▶ **SUPPLIED INFORMATION**:

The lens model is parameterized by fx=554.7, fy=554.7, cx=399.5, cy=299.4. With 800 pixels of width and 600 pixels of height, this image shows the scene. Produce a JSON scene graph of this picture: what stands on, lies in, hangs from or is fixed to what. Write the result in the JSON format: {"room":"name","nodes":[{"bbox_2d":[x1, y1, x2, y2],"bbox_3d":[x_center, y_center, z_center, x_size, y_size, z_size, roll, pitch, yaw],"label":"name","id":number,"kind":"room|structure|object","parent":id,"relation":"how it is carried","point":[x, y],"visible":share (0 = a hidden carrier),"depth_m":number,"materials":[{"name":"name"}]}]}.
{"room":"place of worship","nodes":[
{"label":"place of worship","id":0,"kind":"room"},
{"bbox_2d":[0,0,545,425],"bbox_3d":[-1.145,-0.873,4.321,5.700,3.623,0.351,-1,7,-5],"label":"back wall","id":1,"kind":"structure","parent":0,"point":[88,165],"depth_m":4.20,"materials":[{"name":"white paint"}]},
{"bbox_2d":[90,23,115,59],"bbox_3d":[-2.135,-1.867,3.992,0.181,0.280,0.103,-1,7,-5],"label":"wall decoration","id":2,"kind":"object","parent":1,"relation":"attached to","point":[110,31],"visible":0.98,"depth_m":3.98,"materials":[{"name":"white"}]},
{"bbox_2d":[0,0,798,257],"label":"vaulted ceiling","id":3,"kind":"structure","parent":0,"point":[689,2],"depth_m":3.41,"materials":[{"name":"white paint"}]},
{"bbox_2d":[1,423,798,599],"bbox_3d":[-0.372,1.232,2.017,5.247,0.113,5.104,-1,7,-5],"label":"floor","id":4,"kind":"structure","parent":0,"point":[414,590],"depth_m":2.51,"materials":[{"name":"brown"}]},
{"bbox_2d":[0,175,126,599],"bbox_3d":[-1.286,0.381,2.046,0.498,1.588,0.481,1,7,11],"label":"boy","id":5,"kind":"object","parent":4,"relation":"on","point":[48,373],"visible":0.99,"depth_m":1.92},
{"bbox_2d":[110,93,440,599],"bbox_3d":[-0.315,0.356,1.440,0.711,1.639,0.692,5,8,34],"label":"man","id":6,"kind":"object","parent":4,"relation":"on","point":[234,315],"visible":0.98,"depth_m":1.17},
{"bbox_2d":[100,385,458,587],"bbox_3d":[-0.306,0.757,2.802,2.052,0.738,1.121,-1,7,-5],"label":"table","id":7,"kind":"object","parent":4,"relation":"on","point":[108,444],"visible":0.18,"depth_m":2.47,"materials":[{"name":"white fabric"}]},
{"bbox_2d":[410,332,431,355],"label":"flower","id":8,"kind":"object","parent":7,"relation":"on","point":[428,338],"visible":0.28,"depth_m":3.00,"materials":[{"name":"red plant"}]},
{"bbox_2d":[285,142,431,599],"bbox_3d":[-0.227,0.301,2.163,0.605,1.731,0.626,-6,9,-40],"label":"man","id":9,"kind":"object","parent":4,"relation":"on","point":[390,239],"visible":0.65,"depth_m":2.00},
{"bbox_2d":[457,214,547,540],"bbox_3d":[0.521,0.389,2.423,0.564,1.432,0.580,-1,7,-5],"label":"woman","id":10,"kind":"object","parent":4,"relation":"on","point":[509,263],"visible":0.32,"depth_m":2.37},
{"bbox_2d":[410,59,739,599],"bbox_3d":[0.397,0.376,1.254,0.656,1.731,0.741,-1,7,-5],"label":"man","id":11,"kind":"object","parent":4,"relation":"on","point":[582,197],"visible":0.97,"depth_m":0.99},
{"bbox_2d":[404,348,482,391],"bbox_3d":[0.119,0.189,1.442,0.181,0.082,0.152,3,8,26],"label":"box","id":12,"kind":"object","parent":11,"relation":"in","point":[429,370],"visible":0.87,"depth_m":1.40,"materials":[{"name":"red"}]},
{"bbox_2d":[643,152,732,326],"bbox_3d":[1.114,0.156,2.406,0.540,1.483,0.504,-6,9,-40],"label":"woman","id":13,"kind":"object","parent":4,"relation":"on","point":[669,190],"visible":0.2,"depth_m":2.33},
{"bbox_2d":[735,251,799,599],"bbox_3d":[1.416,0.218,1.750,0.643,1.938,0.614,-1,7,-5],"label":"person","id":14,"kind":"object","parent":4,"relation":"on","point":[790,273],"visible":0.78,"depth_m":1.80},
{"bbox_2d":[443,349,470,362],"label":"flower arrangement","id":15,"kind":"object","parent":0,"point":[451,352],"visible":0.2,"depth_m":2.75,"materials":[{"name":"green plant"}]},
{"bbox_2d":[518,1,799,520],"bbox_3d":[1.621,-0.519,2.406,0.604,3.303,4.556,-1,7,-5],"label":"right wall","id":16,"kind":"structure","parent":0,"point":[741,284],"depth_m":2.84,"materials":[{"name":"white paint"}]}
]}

▶ **THE TASK**:
In the answer, every line above should be retyped exactly.

▶ **ANSWER**:
The lens model is parameterized by fx=554.7, fy=554.7, cx=399.5, cy=299.4. With 800 pixels of width and 600 pixels of height, this image shows the scene. Produce a JSON scene graph of this picture: what stands on, lies in, hangs from or is fixed to what. Write the result in the JSON format: {"room":"name","nodes":[{"bbox_2d":[x1, y1, x2, y2],"bbox_3d":[x_center, y_center, z_center, x_size, y_size, z_size, roll, pitch, yaw],"label":"name","id":number,"kind":"room|structure|object","parent":id,"relation":"how it is carried","point":[x, y],"visible":share (0 = a hidden carrier),"depth_m":number,"materials":[{"name":"name"}]}]}.
{"room":"place of worship","nodes":[
{"label":"place of worship","id":0,"kind":"room"},
{"bbox_2d":[0,0,545,425],"bbox_3d":[-1.145,-0.873,4.321,5.700,3.623,0.351,-1,7,-5],"label":"back wall","id":1,"kind":"structure","parent":0,"point":[88,165],"depth_m":4.20,"materials":[{"name":"white paint"}]},
{"bbox_2d":[90,23,115,59],"bbox_3d":[-2.135,-1.867,3.992,0.181,0.280,0.103,-1,7,-5],"label":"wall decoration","id":2,"kind":"object","parent":1,"relation":"attached to","point":[110,31],"visible":0.98,"depth_m":3.98,"materials":[{"name":"white"}]},
{"bbox_2d":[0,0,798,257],"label":"vaulted ceiling","id":3,"kind":"structure","parent":0,"point":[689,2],"depth_m":3.41,"materials":[{"name":"white paint"}]},
{"bbox_2d":[1,423,798,599],"bbox_3d":[-0.372,1.232,2.017,5.247,0.113,5.104,-1,7,-5],"label":"floor","id":4,"kind":"structure","parent":0,"point":[414,590],"depth_m":2.51,"materials":[{"name":"brown"}]},
{"bbox_2d":[0,175,126,599],"bbox_3d":[-1.286,0.381,2.046,0.498,1.588,0.481,1,7,11],"label":"boy","id":5,"kind":"object","parent":4,"relation":"on","point":[48,373],"visible":0.99,"depth_m":1.92},
{"bbox_2d":[110,93,440,599],"bbox_3d":[-0.315,0.356,1.440,0.711,1.639,0.692,5,8,34],"label":"man","id":6,"kind":"object","parent":4,"relation":"on","point":[234,315],"visible":0.98,"depth_m":1.17},
{"bbox_2d":[100,385,458,587],"bbox_3d":[-0.306,0.757,2.802,2.052,0.738,1.121,-1,7,-5],"label":"table","id":7,"kind":"object","parent":4,"relation":"on","point":[108,444],"visible":0.18,"depth_m":2.47,"materials":[{"name":"white fabric"}]},
{"bbox_2d":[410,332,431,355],"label":"flower","id":8,"kind":"object","parent":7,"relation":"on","point":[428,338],"visible":0.28,"depth_m":3.00,"materials":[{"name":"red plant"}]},
{"bbox_2d":[285,142,431,599],"bbox_3d":[-0.227,0.301,2.163,0.605,1.731,0.626,-6,9,-40],"label":"man","id":9,"kind":"object","parent":4,"relation":"on","point":[390,239],"visible":0.65,"depth_m":2.00},
{"bbox_2d":[457,214,547,540],"bbox_3d":[0.521,0.389,2.423,0.564,1.432,0.580,-1,7,-5],"label":"woman","id":10,"kind":"object","parent":4,"relation":"on","point":[509,263],"visible":0.32,"depth_m":2.37},
{"bbox_2d":[410,59,739,599],"bbox_3d":[0.397,0.376,1.254,0.656,1.731,0.741,-1,7,-5],"label":"man","id":11,"kind":"object","parent":4,"relation":"on","point":[582,197],"visible":0.97,"depth_m":0.99},
{"bbox_2d":[404,348,482,391],"bbox_3d":[0.119,0.189,1.442,0.181,0.082,0.152,3,8,26],"label":"box","id":12,"kind":"object","parent":11,"relation":"in","point":[429,370],"visible":0.87,"depth_m":1.40,"materials":[{"name":"red"}]},
{"bbox_2d":[643,152,732,326],"bbox_3d":[1.114,0.156,2.406,0.540,1.483,0.504,-6,9,-40],"label":"woman","id":13,"kind":"object","parent":4,"relation":"on","point":[669,190],"visible":0.2,"depth_m":2.33},
{"bbox_2d":[735,251,799,599],"bbox_3d":[1.416,0.218,1.750,0.643,1.938,0.614,-1,7,-5],"label":"person","id":14,"kind":"object","parent":4,"relation":"on","point":[790,273],"visible":0.78,"depth_m":1.80},
{"bbox_2d":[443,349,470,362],"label":"flower arrangement","id":15,"kind":"object","parent":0,"point":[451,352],"visible":0.2,"depth_m":2.75,"materials":[{"name":"green plant"}]},
{"bbox_2d":[518,1,799,520],"bbox_3d":[1.621,-0.519,2.406,0.604,3.303,4.556,-1,7,-5],"label":"right wall","id":16,"kind":"structure","parent":0,"point":[741,284],"depth_m":2.84,"materials":[{"name":"white paint"}]}
]}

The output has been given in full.